**DATA RECORDS**.
= = = =
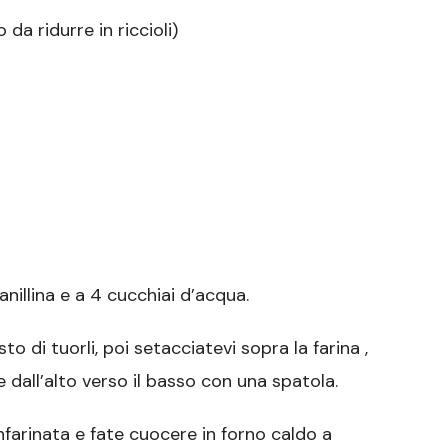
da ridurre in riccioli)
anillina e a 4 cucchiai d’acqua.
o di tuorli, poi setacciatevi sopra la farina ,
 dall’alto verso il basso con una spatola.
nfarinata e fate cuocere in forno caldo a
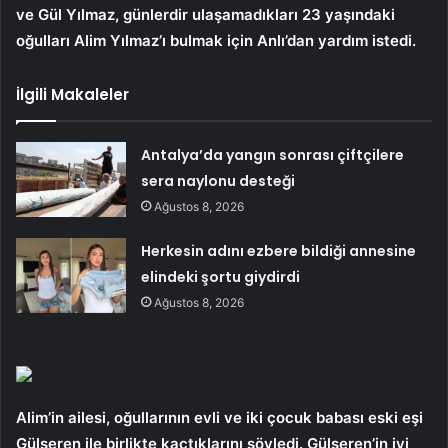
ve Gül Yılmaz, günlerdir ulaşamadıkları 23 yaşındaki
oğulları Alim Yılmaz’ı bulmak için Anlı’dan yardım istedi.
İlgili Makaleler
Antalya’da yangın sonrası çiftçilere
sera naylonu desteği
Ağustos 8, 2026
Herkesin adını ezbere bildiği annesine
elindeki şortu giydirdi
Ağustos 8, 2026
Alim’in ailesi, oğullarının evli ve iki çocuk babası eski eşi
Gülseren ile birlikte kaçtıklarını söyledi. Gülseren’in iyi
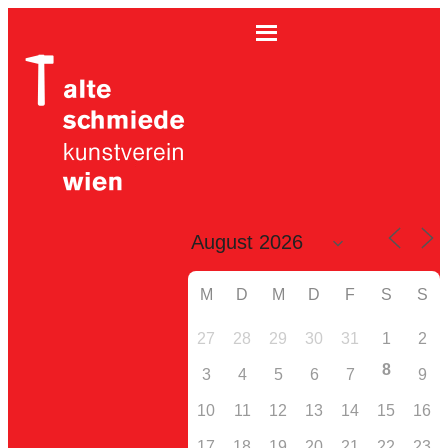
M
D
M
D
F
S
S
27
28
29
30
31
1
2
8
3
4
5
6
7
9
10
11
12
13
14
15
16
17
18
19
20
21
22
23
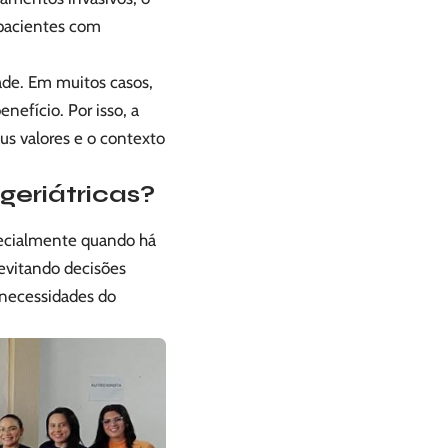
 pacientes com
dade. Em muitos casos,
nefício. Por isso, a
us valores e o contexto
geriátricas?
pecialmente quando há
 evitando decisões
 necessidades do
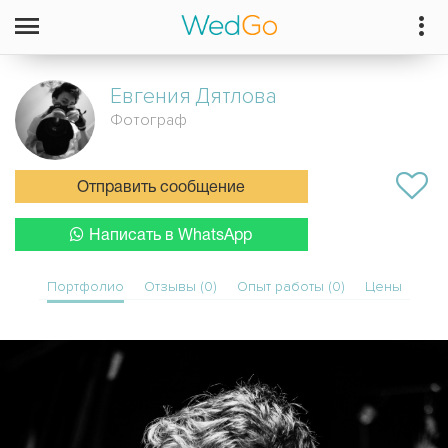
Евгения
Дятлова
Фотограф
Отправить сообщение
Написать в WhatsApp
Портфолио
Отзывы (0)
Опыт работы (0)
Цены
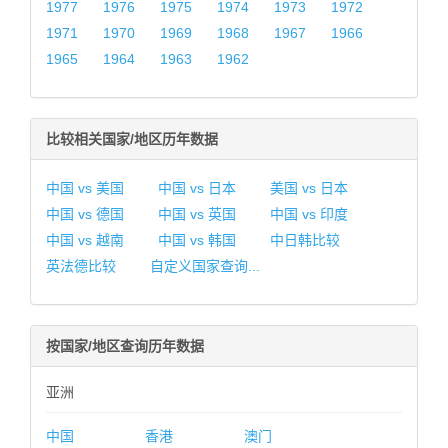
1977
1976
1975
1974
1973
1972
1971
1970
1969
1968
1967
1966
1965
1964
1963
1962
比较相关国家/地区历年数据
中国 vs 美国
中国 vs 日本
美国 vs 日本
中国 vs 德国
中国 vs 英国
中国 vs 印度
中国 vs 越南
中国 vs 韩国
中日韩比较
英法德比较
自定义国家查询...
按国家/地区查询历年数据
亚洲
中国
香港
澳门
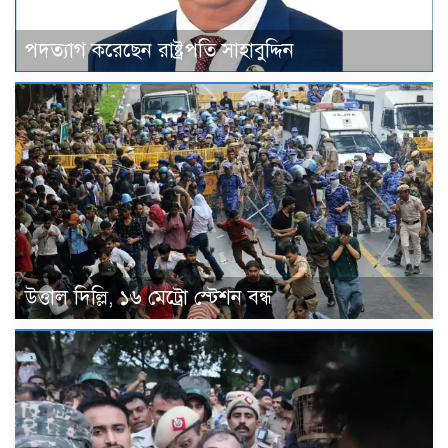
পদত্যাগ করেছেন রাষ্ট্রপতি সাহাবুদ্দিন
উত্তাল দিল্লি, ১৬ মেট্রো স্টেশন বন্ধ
= = = =
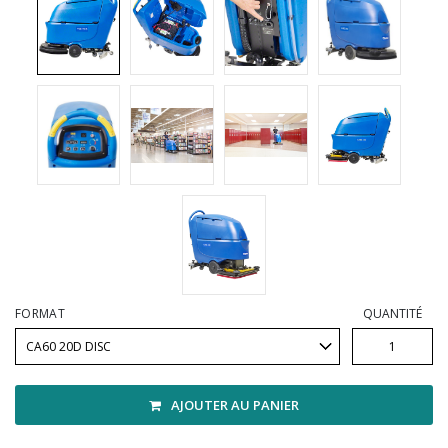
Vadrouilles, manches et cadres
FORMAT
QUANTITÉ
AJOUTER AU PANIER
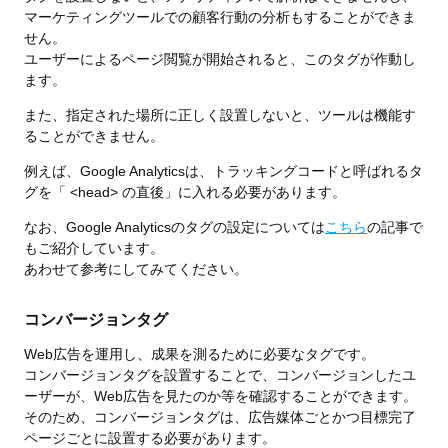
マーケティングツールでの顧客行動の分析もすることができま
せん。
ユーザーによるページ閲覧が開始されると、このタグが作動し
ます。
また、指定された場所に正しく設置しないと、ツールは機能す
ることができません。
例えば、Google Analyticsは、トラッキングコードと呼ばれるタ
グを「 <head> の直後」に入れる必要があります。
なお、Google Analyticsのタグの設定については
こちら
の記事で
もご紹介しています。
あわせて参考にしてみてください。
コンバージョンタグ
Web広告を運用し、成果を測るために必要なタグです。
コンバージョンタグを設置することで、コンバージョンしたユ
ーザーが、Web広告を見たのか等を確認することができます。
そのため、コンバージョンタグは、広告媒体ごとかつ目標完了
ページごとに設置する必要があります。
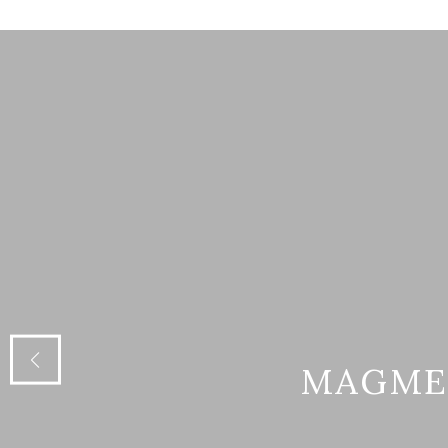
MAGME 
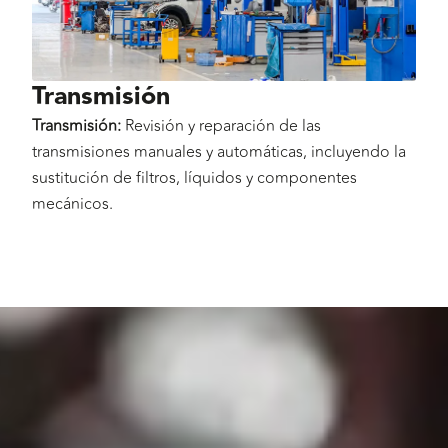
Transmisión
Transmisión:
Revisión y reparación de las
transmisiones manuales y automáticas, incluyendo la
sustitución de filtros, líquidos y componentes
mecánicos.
= = = =
**ASSIGNMENT**. Please go through the listing and return each line that has "Yılmaz" in it.

**ANSWER AREA**.
ve Gül Yılmaz, günlerdir ulaşamadıkları 23 yaşındaki
oğulları Alim Yılmaz’ı bulmak için Anlı’dan yardım istedi.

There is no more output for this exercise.